Description of the task: The answer is to be the lines of the material from its start through the line containing "### §187.1   Scope.", each copied exactly; no pictures.

Task input:
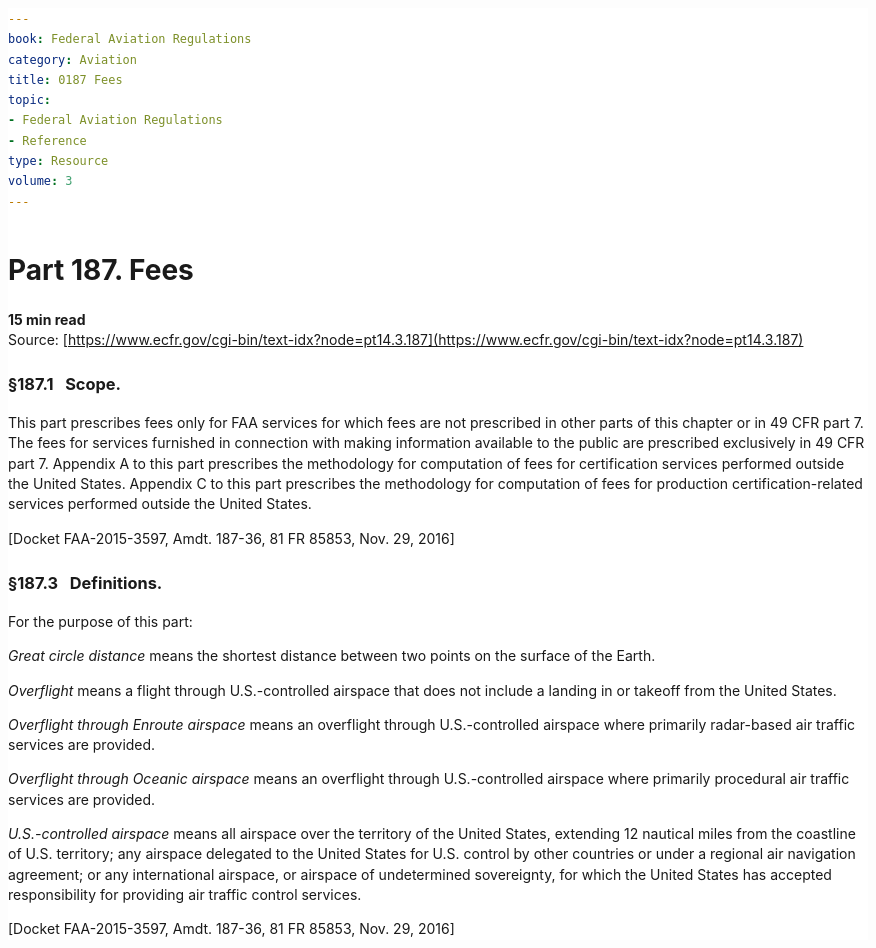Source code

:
 ```yaml
---
book: Federal Aviation Regulations
category: Aviation
title: 0187 Fees
topic:
- Federal Aviation Regulations
- Reference
type: Resource
volume: 3
---
```


# Part 187. Fees
**15 min read**  
Source: [https://www.ecfr.gov/cgi-bin/text-idx?node=pt14.3.187](https://www.ecfr.gov/cgi-bin/text-idx?node=pt14.3.187)

<div>

### §187.1   Scope.

This part prescribes fees only for FAA services for which fees are not prescribed in other parts of this chapter or in 49 CFR part 7. The fees for services furnished in connection with making information available to the public are prescribed exclusively in 49 CFR part 7. Appendix A to this part prescribes the methodology for computation of fees for certification services performed outside the United States. Appendix C to this part prescribes the methodology for computation of fees for production certification-related services performed outside the United States.

\[Docket FAA-2015-3597, Amdt. 187-36, 81 FR 85853, Nov. 29, 2016\]

### §187.3   Definitions.

For the purpose of this part:

*Great circle distance* means the shortest distance between two points on the surface of the Earth.

*Overflight* means a flight through U.S.-controlled airspace that does not include a landing in or takeoff from the United States.

*Overflight through Enroute airspace* means an overflight through U.S.-controlled airspace where primarily radar-based air traffic services are provided.

*Overflight through Oceanic airspace* means an overflight through U.S.-controlled airspace where primarily procedural air traffic services are provided.

*U.S.-controlled airspace* means all airspace over the territory of the United States, extending 12 nautical miles from the coastline of U.S. territory; any airspace delegated to the United States for U.S. control by other countries or under a regional air navigation agreement; or any international airspace, or airspace of undetermined sovereignty, for which the United States has accepted responsibility for providing air traffic control services.

\[Docket FAA-2015-3597, Amdt. 187-36, 81 FR 85853, Nov. 29, 2016\]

Exercise response:
Source code

:
 ```yaml
---
book: Federal Aviation Regulations
category: Aviation
title: 0187 Fees
topic:
- Federal Aviation Regulations
- Reference
type: Resource
volume: 3
---
```


# Part 187. Fees
**15 min read**  
Source: [https://www.ecfr.gov/cgi-bin/text-idx?node=pt14.3.187](https://www.ecfr.gov/cgi-bin/text-idx?node=pt14.3.187)

<div>

### §187.1   Scope.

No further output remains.